• Page excerpt:
____________
Processing Physical Activity to a Normalized Quantile
Source:vignettes/fully_reproducible_mapping.Rmd
fully_reproducible_mapping.RmdThis report follows the structure of the original project page at johnmuschelli.com/upper_limb_gt3x_prosthesis and the source document at muschellij2/upper_limb_gt3x_prosthesis/index.Rmd. The goal is the same: show a fully reproducible pipeline for going from raw GT3X+ data to a summary that can be mapped with participant demographics.
The report is written so that every download is stored on disk under
data/ instead of tempfile(). That keeps the
workflow repeatable across knits and prevents the slow network work from
running over and over.
____________
• Exercises:
**A)** Which distinct file paths, directories, and web addresses does the GT3X+ processing report name? List each one once.
**B)** Can you carry on the GT3X+ processing report, picking up right after its final sentence?

(Collected data)
____________
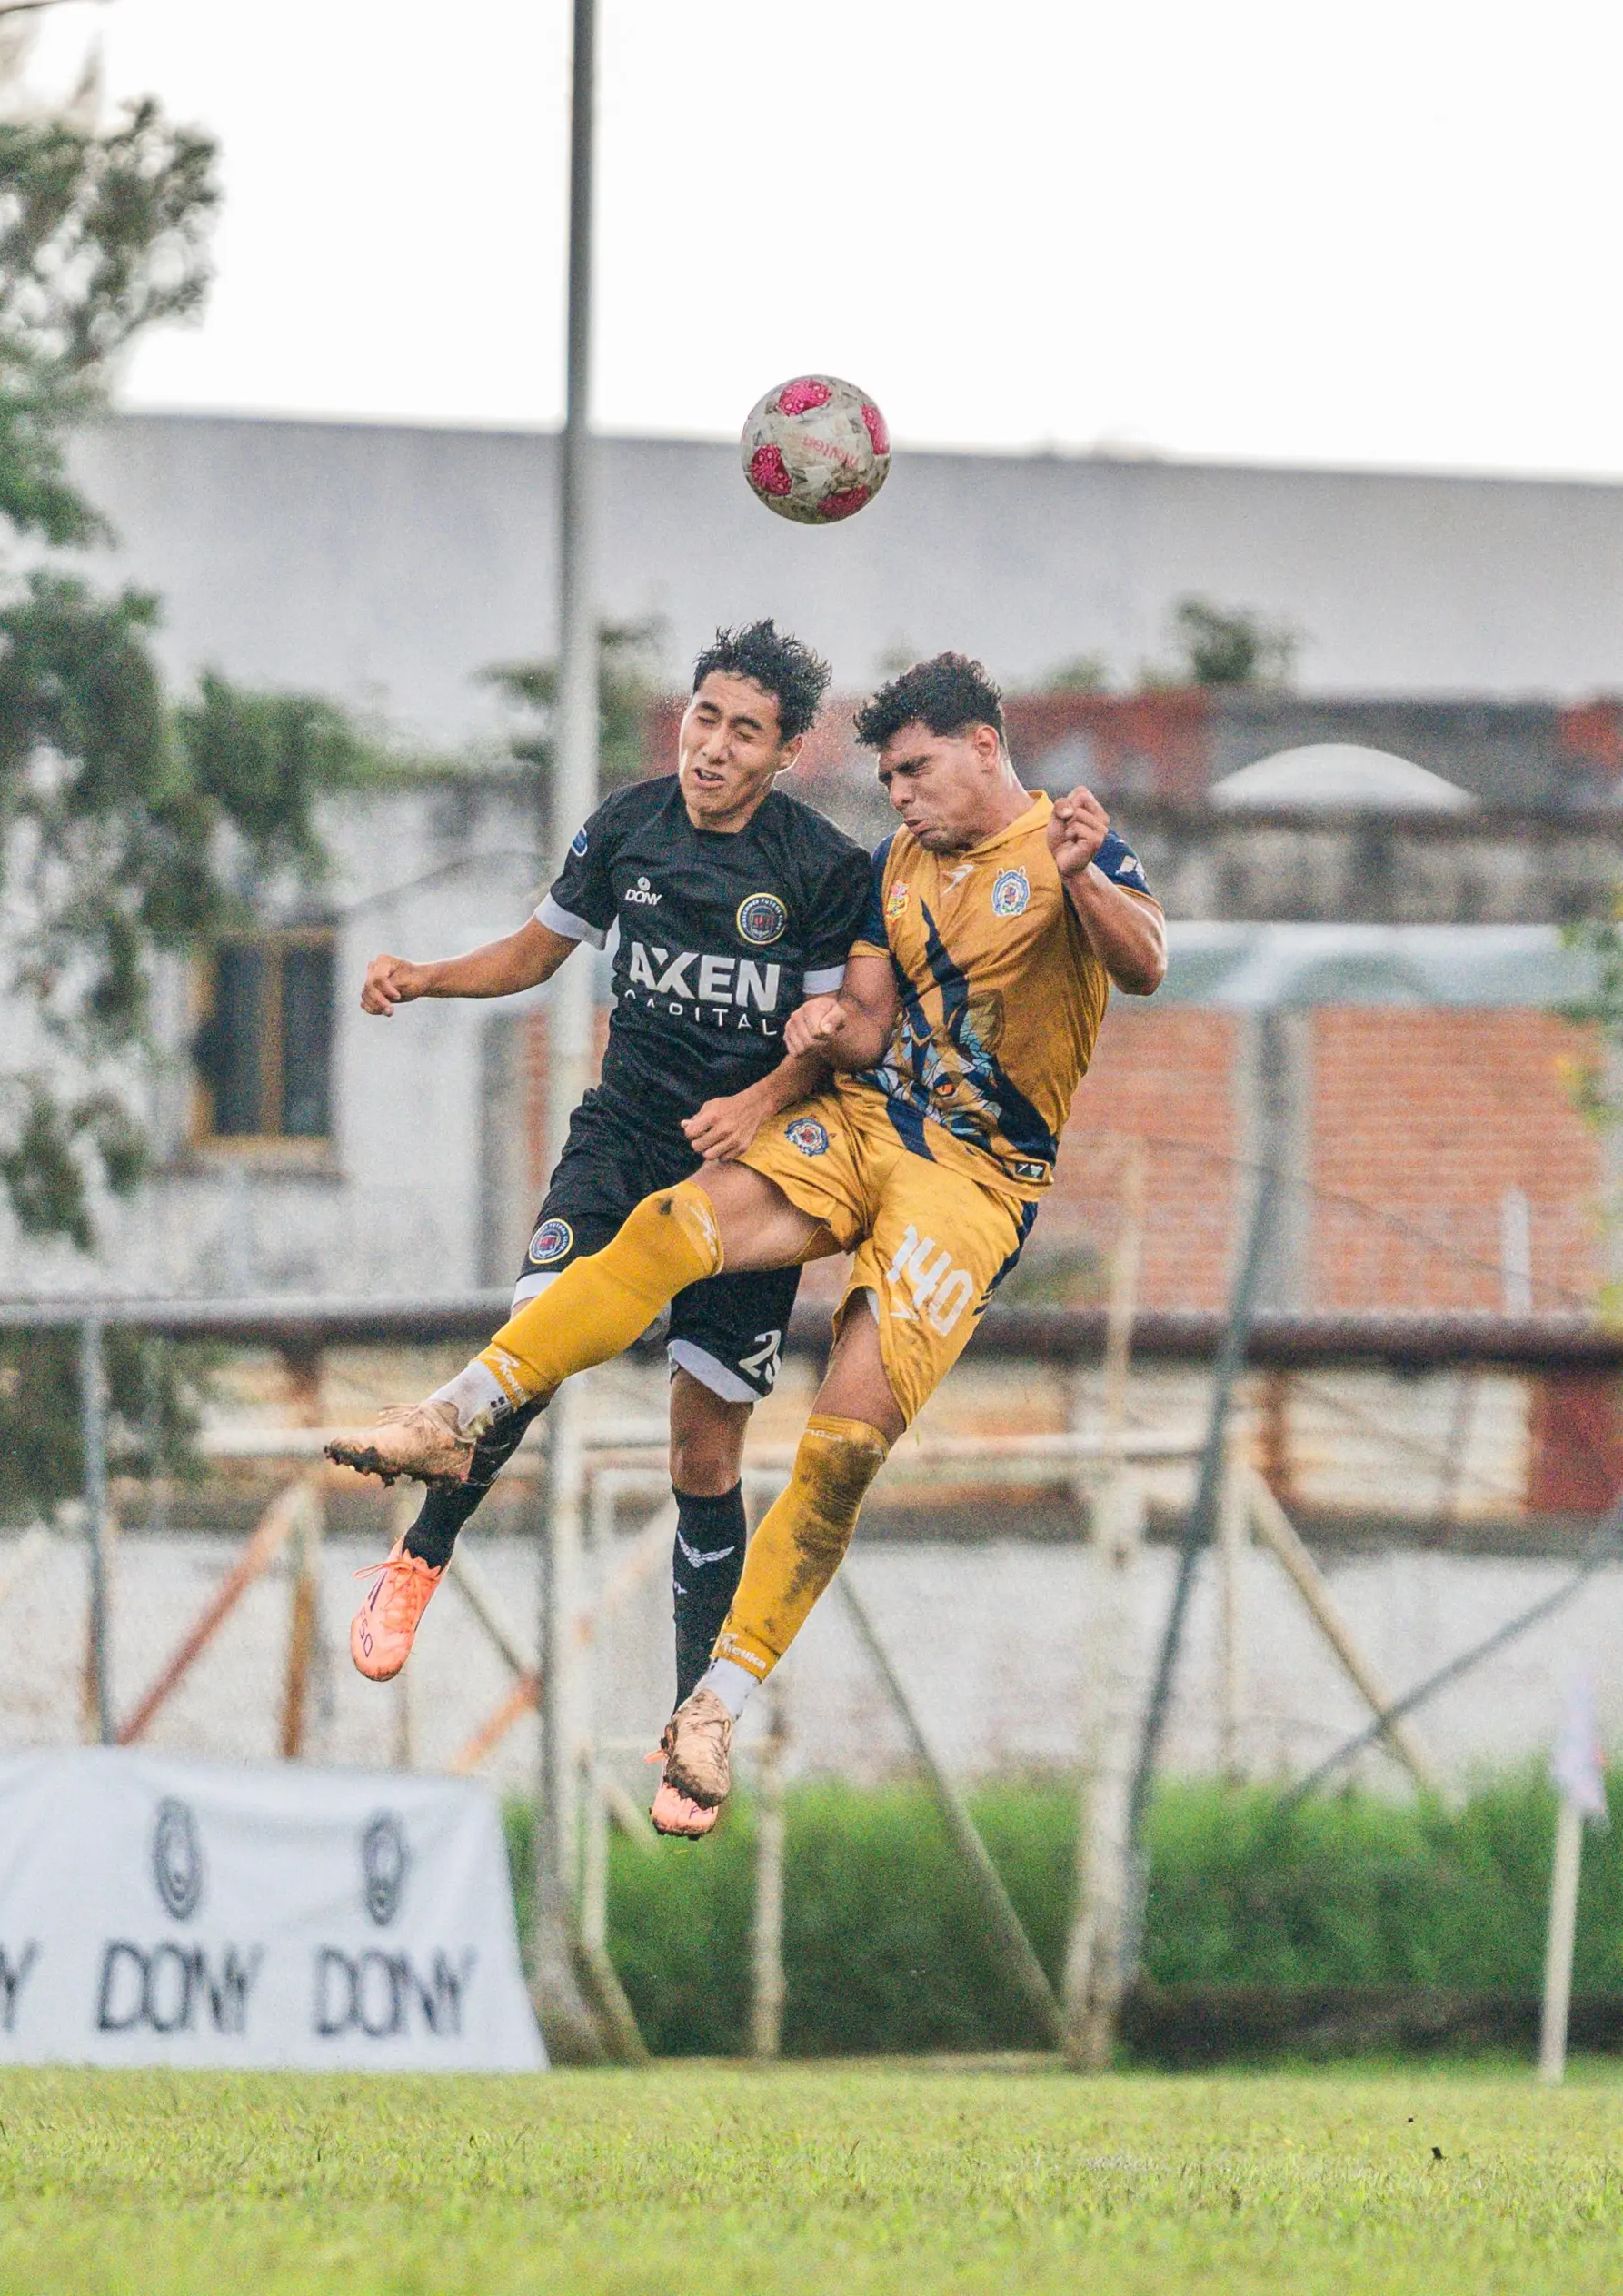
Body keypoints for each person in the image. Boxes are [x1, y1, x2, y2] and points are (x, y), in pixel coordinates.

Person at [332, 650, 1165, 1827]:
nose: (902, 795)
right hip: (841, 1127)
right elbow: (871, 1026)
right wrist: (834, 1029)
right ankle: (451, 1422)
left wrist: (1083, 882)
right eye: (886, 777)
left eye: (916, 770)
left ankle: (711, 1707)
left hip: (970, 1186)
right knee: (672, 1225)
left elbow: (1145, 962)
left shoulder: (1066, 846)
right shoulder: (884, 864)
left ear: (984, 747)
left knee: (827, 1452)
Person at [326, 619, 871, 1834]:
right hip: (621, 1144)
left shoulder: (826, 871)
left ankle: (690, 1726)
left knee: (703, 1460)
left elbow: (846, 1041)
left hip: (749, 1180)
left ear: (785, 753)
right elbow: (536, 949)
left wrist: (762, 1103)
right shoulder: (626, 827)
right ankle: (419, 1559)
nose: (713, 747)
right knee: (539, 1335)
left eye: (744, 731)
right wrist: (423, 976)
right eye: (703, 718)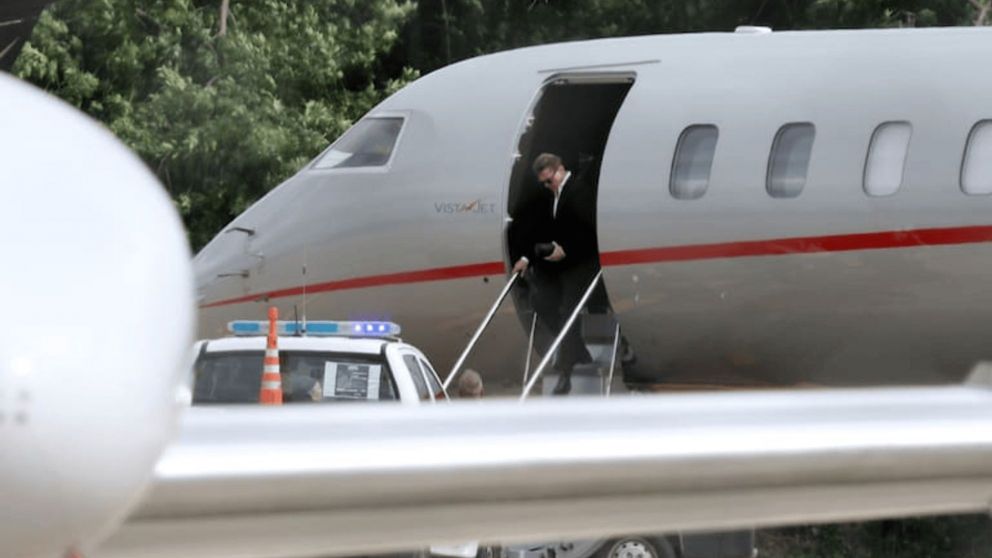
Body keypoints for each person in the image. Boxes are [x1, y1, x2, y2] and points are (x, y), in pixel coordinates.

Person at [509, 153, 598, 395]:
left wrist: (565, 249)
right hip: (560, 267)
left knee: (568, 312)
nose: (548, 186)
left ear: (560, 170)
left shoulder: (579, 192)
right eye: (544, 183)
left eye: (550, 181)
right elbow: (542, 229)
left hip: (580, 266)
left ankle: (565, 372)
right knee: (541, 301)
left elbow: (588, 232)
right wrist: (527, 258)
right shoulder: (553, 197)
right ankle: (578, 350)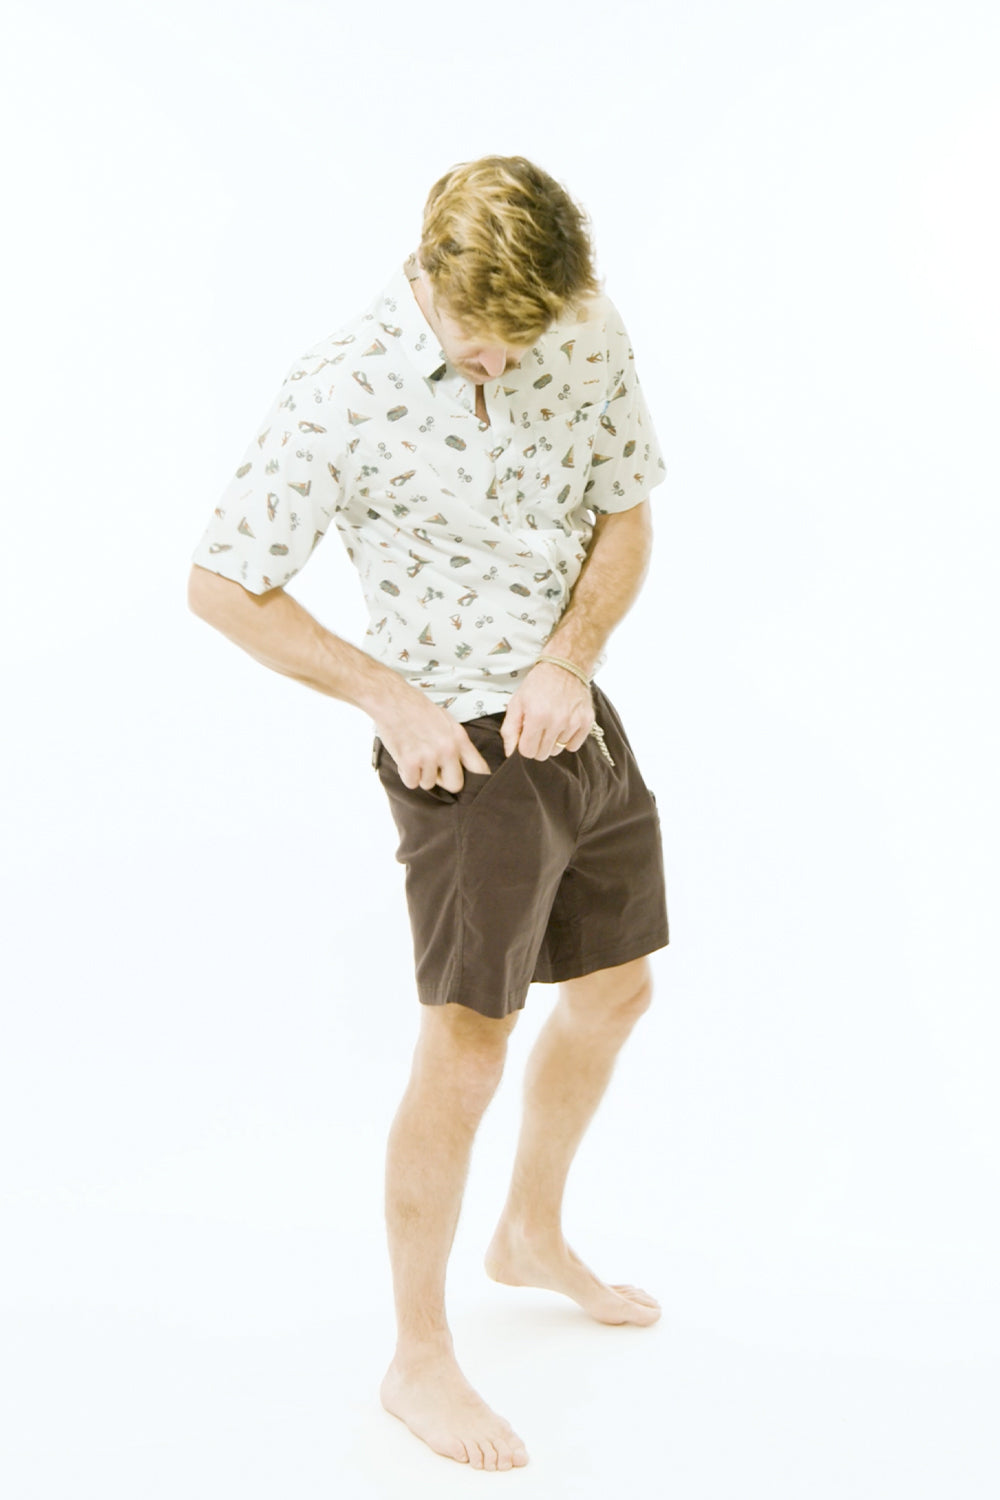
____________
• Answers given:
**A)**
- vignettes/fully_reproducible_mapping.Rmd
- johnmuschelli.com/upper_limb_gt3x_prosthesis
- muschellij2/upper_limb_gt3x_prosthesis/index.Rmd
- data/

**B)**
Setup
We first load the packages used by the analysis and tell
reticulate which Python environment to manage. The Python
stepcount module is imported explicitly so the
step-counting part of the pipeline is reproducible too.
has_reticulate = requireNamespace("reticulate", quietly = TRUE)
if (has_reticulate) {
Sys.setenv(
RETICULATE_PYTHON = "managed",
PATH = paste(path.expand("~/.local/bin"), Sys.getenv("PATH"), sep = ":"),
# R_USER_CACHE_DIR = file.path("data", "r-cache"),
UV_CACHE_DIR = file.path("data", "uv-cache")
# UV_PYTHON_PREFERENCE = "only-system",
# UV_OFFLINE = "1",
# UV_PRERELEASE = "allow"
)
library(reticulate)
reticulate::py_require("stepcount==3.11.0", python_version = "3.10")
sc <- reticulate::import("stepcount")
try({sc$stepcount})
if (requireNamespace("stepcount", quietly = TRUE)) {
stepcount::stepcount_check()
}
}
#> Downloading uv...Done!
#> Warning in reticulate::py_require("stepcount>=3.11.0", python_version =
#> "3.10"): After Python has initialized, only `action = 'add'` with new packages
#> is supported. You tried to add `stepcount>=3.11.0` but requirements contain
#> `stepcount==3.11.0` already.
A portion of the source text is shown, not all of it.